### TAREFAS A REALIZAR
1. De acordo com o texto sobre design inverso de materiais, por que essa nova abordagem para a engenharia de materiais foi desenvolvida? Responda em até três frases.
2. Segundo o texto sobre design inverso de materiais, que característica deve ter um material para baterias mais eficientes para carros e smartphones?
3. Escreva a continuação do texto sobre design inverso de materiais, partindo do ponto em que ele termina.

-------- TEXTO PARA LEITURA

A sociedade moderna possui metas cada vez mais dependentes de propriedades específicas de materiais. Queremos baterias cada vez mais eficientes para nossos carros e smartphones, necessitando de um material com elevada densidade de energia. Queremos matrizes energéticas mais sustentáveis, exigindo, por exemplo, materiais que sejam mais eficientes na conversão de luz solar para energia elétrica e assim por diante. Propriedades tão específicas são normalmente encontradas em apenas um seleto grupo de materiais, que muitas vezes nem sequer foram descobertos ainda. A partir do fato de que frequentemente conhecemos a necessidade, a propriedade alvo desejada, mas não o material que a possua, uma nova abordagem para a engenharia de materiais foi desenvolvida: o design inverso.
Esquema hierárquico para o desenvolvimento de novos materiais por estratégia direta e inversa. Fonte: Brito, 2016.

----------------
-------- MATERIAL FORNECIDO

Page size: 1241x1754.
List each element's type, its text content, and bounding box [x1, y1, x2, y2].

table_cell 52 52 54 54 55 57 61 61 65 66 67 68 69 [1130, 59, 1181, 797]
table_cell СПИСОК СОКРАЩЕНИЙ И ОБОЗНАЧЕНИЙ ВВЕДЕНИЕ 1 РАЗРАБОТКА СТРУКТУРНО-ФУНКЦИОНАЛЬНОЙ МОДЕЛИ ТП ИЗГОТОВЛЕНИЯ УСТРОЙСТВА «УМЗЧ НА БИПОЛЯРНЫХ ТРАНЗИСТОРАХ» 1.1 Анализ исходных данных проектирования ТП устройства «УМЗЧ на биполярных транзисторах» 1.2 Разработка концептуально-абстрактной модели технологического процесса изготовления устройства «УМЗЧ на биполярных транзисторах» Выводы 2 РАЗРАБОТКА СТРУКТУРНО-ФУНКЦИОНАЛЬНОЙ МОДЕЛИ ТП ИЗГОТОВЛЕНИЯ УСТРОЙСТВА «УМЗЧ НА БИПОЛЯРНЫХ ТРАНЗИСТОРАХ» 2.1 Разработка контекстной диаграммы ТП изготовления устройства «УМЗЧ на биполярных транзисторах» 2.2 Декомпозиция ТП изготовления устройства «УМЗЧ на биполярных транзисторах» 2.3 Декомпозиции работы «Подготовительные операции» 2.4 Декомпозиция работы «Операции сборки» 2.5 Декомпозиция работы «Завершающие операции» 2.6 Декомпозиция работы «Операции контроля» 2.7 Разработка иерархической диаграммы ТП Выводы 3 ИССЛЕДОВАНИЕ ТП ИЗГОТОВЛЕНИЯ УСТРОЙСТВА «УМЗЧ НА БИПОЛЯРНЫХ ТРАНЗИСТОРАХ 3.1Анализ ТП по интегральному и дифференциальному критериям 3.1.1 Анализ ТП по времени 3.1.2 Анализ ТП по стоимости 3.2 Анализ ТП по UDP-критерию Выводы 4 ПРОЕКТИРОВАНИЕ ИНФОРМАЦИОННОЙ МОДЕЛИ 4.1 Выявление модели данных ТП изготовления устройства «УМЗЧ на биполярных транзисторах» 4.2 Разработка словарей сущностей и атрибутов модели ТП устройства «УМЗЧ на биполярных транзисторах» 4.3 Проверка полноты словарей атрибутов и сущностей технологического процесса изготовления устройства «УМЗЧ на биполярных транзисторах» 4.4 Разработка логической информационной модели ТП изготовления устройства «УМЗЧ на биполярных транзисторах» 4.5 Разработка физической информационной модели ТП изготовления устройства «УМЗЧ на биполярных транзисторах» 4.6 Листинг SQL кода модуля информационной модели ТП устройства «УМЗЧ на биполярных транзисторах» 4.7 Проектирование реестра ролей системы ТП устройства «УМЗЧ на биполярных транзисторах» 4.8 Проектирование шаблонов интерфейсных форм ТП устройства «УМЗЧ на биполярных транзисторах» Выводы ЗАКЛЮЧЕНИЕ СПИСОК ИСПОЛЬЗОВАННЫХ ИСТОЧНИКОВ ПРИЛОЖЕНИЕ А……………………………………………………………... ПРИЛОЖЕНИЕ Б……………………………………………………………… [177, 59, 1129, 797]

----------------

### CONJUNTO DE RESPOSTAS
1. O design inverso foi desenvolvido porque frequentemente conhecemos a necessidade, ou seja, a propriedade alvo desejada, mas não o material que a possua. Propriedades tão específicas costumam ser encontradas em apenas um seleto grupo de materiais, muitas vezes nem sequer descobertos ainda.

2. Ele deve ter elevada densidade de energia.

3.
Em vez de considerar cada material e definir suas propriedades, o design inverso funciona de forma que dada uma propriedade, seja encontrado o material adequado, como esquematizado na figura. Isso se deve ao fato de que realizar testes laboratoriais em diversos arranjos de materiais possíveis seria extremamente ineficiente, considerando a grande gama de combinações possíveis que precisariam ser testadas para atingir cada uma das propriedades alvo. Assim, devido ao avanço no desempenho computacional, inverteu-se a sequência de trabalho e começou-se a usar técnicas de simulação como Dinâmica Molecular, Monte Carlo e Teoria do Funcional de Densidade para analisar diversas combinações de materiais e arranjos moleculares e verificar qual deles atende aos requisitos desejados. A partir da distribuição dos estados energéticos dos elétrons de um material, por exemplo, é possível estimar suas propriedades elétricas, estrutura cristalina, temperatura de fusão, reatividade química, módulo de elasticidade, entre outras propriedades. Devido a isso e ao estudo das interações de partículas fundamentais da matéria, como núcleos atômicos e elétrons, é possível descrever características macroscópicas de materiais por meio de design inverso. A abordagem escolhida para isso depende fortemente dos recursos computacionais disponíveis para a sua execução.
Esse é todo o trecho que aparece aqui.